It was so chilly and grey as I walked into the kitchen Wednesday morning, I felt in my very bones that it was time to make the first batch of Pumpkin Bread for the autumn.
I *love* the recipe I’ve been using for years now, out of a cookbook by Darlene Glantz Skees, given to me by my aunt. The page of the recipe is stained and dirty, with grease smears across it and decade-old sugar crystals stuck to the page. Did I say I love it?
As much as I love it, it has a lot of white flour, veg oil, and a bucketload of sugar in it. So, I’ve been thinking of how I might modify the recipe to still get the amazing, moist, spicy, flavorful loaf that I treasure while exchanging a few things… I plan to do it in some test stages to see what might work and to hopefully isolate anything that might not. The three things I plan to try are: substituting up to half the flour with whole wheat flour; substituting some of the oil with applesauce or more pumpkin puree, and subbing as much of the sugar as possible with some version of Stevia extract.
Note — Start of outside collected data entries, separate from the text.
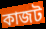
কাজট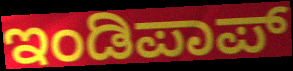
ಇಂಡಿಪಾಪ್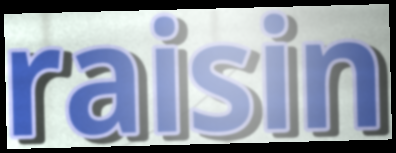
raisin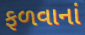
ફળવાનાં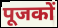
पूजकोंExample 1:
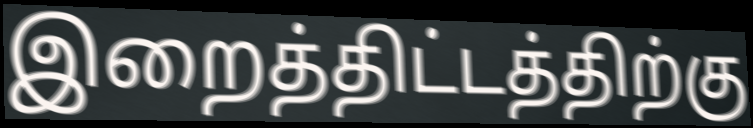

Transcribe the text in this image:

இறைத்திட்டத்திற்கு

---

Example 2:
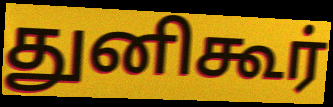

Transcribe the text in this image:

துனிகூர்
I’ve already switched this recipe so that I use unbleached raw sugar rather than white. I like the slightly carmel-y flavor the different sugar imparts. So for this recipe I tried the first flour substitution: replacing 1/3 of the recipe’s total amt of white flour with 100% whole wheat, and increasing the amount of baking powder by 50% to compensate. So here goes…
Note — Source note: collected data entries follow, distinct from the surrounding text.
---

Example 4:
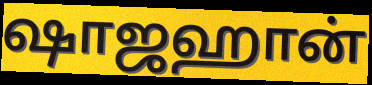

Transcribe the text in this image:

ஷாஜஹான்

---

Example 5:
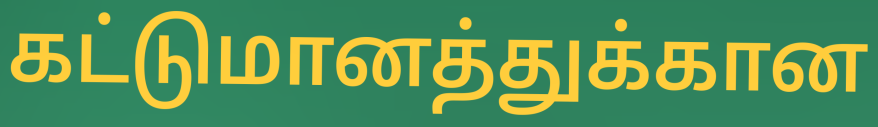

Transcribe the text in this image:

கட்டுமானத்துக்கான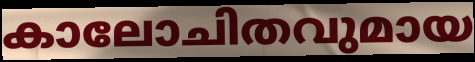
കാലോചിതവുമായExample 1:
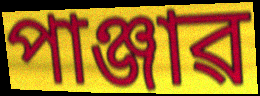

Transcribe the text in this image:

পাঞ্জাৱ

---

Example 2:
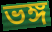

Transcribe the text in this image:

ভঙ্গ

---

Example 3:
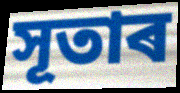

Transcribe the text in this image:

সূতাৰ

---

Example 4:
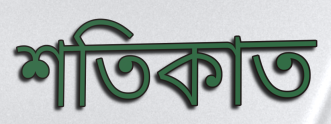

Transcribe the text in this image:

শতিকাত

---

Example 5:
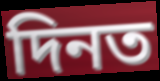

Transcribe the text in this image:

দিনত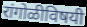
रांगोळीविषयीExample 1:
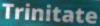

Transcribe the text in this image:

Trinitate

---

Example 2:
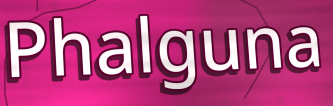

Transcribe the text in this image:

Phalguna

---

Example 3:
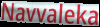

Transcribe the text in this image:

Navvaleka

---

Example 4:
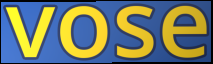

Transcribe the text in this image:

vose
Because there are a LOT of individual ingredients, I like to measure out everything ahead of time. That makes the mixing go smoothly and relatively quickly. I think it also helps with incorporating the components well.
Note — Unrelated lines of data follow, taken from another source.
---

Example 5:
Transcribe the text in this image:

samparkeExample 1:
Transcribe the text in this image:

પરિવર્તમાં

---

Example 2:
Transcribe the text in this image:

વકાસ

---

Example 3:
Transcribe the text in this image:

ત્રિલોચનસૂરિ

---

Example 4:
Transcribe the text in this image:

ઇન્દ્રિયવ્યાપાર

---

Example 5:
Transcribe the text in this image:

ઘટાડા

As I measure out the spices, soda, and baking powder, I tend to put them away as I measure. I doubled the soda one time because I wasn’t careful. You can imagine how that turned out. But as I was putting things away, I couldn’t find my baking powder. I’d measured it – I knew that, but it wasn’t on the shelf where I keep everything. Oh well, I thought, I’d find it whenever.
Yep, this is my life . Baking powder in the spoons, keys in the freezer. Welcome to Contemporary Insanity, folks.
Thankfully, I had this to focus on. Mmmmmm, yummy smells:
OK, so I had everything measured and ready to go. Good scents? Check! Cute muffin liners? Check!
Wait a tic… Notice anything missing? Check out my prep again:
Pretty hard to make Pumpkin Bread without, er, PUMPKIN. Gah!
Incorporating the wet ingredients: I like to whisk this a bit to evenly incorporate the eggs. I really get squicky about egg chunks in tea breads. After that quick work, however, I only use a rubber spatula to gently fold in the dry ingredients.
These are sifted into the wet items with my sweet-a$$ old-skool sifter. Which I totally bought at an antique junk store for $4. I can not tell you for how long I have wanted one of these ancient babies; the newbies just are not the same.
Innards and crank: stock. The handle so completely is not. I have no idea where that handle came from, but it magically fits the original screw holes. However, the handle extends down past the bottom edge of the sifter can. It is an exquisite shambles and I LOVE it.
I won’t share with you the words that might be heard in my kitchen when I think I’m done but see this in the bottom of the sifter:
Here’s what it looks like during the second incorporation of dry ingredients. It is so fun to see the swirl of spices drift across the flour and sugar.
Filling the tins: Before I start scooping, I let the batter rest for just a few minutes to give the baking powder a moment to percolate before it’s jammed by oven heat. I have nearly come to terms with the realization that I may be pathologically incapable of filling muffin forms without globbing batter all over everything. I’ve not yet managed a batch with a clean tin.
First out of the oven:
The crumb is perfect on these babies. They are light and still moist, not at all heavy from the whole wheat flour. Exactly what I wanted!
The overall texture is just a tiny bit more toothy than the original recipe, which is what I expected from the whole wheat flour. I like this result so much that I may not try to replace a full half. I think using Stevia is the next item up for substitution.
I bagged the muffins in individual sandwich zips and then put them all in a freezer-rated gallon zip. The mini-loaves I sealed in vacuum packs because I think tea breads keep better in those than in freezer zips. (Learning after the first one, which had all the air sucked out and compressed into “pumpkin bread pudding”, to quickly hit “Manual Seal” as soon as the process started.) Everything was in the deep freezer before the end of the evening.